Aim of the task: Repeat the rows below from the line with "pose: elev=272.8 azim=71.8" up to and including the line with "Dot at: (316, 253)".

[Entries from a dataset]

◆ ◆ ◆ ◆

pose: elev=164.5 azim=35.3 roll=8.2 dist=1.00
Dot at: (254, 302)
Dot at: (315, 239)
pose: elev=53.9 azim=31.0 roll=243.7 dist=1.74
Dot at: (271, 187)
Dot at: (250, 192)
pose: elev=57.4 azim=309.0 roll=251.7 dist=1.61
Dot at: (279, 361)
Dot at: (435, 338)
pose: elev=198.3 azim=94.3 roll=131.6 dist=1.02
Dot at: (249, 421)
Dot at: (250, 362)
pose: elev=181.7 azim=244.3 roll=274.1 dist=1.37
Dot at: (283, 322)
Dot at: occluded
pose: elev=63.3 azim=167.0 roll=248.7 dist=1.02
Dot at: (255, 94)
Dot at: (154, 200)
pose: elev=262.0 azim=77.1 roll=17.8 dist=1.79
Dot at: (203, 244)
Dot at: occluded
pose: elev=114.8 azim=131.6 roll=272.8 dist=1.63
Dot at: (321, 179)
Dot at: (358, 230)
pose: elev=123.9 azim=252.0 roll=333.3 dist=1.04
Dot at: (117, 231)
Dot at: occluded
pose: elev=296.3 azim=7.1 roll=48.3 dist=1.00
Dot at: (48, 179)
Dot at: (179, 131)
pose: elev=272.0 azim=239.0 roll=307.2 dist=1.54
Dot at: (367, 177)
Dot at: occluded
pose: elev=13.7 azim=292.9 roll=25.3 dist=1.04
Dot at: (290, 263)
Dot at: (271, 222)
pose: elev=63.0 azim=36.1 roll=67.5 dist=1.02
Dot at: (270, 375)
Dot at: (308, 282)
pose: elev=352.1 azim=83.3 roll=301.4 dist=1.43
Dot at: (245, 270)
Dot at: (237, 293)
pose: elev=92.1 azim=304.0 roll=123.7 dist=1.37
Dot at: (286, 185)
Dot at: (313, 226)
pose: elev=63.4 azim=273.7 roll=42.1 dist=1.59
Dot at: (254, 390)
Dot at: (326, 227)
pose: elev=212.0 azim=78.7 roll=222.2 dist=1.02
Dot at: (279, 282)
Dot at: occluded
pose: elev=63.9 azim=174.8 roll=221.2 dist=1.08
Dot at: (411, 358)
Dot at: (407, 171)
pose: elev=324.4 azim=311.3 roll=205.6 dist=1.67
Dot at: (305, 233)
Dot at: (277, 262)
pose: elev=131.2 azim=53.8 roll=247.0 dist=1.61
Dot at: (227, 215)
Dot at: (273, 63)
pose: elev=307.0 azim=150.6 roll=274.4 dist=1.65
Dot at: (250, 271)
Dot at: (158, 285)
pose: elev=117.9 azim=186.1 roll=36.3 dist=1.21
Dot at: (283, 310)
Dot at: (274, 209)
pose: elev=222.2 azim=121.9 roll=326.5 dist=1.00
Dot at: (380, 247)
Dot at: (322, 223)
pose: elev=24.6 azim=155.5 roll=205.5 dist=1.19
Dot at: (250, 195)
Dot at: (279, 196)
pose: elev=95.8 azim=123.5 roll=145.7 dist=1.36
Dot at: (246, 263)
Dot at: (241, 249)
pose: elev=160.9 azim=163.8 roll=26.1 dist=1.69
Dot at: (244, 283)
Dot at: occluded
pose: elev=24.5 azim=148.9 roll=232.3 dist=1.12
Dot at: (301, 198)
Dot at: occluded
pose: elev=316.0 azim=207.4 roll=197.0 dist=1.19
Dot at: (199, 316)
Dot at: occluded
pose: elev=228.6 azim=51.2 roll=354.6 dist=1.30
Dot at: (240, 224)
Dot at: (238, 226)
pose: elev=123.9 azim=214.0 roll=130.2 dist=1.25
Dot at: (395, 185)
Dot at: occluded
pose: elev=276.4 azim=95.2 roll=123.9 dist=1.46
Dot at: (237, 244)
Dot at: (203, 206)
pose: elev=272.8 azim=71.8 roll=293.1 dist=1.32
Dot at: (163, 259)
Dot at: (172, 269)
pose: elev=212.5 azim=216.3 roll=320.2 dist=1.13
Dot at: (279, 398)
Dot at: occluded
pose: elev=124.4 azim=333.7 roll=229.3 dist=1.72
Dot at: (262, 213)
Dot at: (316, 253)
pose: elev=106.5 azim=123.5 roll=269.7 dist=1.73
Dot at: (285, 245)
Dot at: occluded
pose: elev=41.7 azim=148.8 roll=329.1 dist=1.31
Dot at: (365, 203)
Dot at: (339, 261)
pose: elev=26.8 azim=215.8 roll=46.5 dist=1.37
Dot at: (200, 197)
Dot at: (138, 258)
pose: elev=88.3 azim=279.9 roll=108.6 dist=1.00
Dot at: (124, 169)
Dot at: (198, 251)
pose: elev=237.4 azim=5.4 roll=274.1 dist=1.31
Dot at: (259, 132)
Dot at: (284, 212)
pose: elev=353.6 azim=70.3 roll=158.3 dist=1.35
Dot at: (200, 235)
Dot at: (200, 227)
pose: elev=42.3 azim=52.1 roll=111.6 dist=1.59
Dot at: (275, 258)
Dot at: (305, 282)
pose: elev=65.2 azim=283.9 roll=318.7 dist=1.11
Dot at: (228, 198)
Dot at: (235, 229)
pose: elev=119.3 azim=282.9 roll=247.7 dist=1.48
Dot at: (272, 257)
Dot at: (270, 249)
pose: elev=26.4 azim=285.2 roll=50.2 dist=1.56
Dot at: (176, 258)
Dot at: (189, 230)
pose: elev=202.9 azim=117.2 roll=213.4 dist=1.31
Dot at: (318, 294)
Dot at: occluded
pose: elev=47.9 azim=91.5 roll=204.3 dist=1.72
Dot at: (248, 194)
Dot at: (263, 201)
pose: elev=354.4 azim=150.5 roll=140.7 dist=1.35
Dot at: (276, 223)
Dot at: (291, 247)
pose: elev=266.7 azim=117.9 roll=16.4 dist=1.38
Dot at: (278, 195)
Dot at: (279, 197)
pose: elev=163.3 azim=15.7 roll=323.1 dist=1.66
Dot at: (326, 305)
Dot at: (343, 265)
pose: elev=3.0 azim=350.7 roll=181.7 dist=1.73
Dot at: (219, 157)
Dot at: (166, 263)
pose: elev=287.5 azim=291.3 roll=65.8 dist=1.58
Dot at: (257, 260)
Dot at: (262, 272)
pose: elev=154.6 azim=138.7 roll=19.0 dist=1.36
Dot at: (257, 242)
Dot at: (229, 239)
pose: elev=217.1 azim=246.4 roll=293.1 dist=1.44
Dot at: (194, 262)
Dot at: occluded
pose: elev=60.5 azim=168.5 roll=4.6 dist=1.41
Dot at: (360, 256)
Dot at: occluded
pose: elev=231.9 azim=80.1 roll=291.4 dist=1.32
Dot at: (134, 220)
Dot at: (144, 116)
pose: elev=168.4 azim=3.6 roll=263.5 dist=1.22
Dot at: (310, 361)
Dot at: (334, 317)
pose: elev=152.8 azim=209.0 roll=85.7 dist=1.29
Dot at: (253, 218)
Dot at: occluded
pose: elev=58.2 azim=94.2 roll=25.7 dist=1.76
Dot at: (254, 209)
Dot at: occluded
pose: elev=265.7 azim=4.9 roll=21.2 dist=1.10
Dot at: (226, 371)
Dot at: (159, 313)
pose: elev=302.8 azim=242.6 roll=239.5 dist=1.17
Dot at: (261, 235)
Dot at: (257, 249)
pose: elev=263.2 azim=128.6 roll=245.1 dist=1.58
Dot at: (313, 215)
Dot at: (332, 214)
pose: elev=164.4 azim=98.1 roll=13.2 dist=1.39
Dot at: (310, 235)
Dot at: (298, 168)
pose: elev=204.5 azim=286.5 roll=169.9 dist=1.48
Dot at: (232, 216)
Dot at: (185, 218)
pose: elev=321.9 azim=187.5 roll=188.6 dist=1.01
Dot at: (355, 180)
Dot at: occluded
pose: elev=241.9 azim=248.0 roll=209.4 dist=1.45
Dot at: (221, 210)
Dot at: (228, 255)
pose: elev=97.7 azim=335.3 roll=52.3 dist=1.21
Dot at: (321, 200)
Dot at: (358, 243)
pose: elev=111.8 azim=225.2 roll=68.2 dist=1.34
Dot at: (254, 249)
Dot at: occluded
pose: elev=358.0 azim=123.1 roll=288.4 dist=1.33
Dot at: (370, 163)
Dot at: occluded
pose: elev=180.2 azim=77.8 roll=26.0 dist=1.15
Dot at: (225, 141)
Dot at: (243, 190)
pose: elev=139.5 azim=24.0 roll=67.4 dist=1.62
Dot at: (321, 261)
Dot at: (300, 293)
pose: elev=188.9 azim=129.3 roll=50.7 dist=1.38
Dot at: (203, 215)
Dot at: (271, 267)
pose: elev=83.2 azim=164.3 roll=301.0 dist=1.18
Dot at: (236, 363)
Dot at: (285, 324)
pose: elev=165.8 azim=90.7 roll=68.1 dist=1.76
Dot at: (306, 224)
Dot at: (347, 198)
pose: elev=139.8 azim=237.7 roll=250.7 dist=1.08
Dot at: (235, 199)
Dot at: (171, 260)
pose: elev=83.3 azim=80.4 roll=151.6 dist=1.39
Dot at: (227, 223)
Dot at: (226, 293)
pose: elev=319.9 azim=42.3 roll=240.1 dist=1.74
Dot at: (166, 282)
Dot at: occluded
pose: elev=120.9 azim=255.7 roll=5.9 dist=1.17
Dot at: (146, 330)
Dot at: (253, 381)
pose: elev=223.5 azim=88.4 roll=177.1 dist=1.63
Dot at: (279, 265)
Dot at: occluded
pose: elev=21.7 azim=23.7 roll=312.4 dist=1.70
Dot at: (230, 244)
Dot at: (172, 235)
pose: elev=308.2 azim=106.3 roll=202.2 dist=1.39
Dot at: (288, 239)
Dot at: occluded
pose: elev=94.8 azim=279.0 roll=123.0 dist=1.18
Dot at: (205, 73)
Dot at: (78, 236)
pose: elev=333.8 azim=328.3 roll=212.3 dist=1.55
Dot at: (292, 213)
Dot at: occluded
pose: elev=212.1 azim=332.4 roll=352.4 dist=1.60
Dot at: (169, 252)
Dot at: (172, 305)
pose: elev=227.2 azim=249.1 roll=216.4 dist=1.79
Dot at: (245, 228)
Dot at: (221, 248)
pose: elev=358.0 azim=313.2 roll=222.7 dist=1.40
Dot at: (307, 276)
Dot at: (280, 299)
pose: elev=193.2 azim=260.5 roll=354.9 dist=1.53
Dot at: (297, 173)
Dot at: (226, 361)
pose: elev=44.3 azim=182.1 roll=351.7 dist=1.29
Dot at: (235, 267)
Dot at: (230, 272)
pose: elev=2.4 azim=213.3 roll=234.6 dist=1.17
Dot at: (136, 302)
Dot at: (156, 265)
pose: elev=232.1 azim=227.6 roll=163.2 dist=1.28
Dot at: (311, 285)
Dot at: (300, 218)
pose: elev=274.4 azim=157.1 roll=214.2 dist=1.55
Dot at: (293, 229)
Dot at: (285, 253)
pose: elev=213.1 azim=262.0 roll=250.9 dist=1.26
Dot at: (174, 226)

◆ ◆ ◆ ◆

Exercise output:
pose: elev=272.8 azim=71.8 roll=293.1 dist=1.32
Dot at: (163, 259)
Dot at: (172, 269)
pose: elev=212.5 azim=216.3 roll=320.2 dist=1.13
Dot at: (279, 398)
Dot at: occluded
pose: elev=124.4 azim=333.7 roll=229.3 dist=1.72
Dot at: (262, 213)
Dot at: (316, 253)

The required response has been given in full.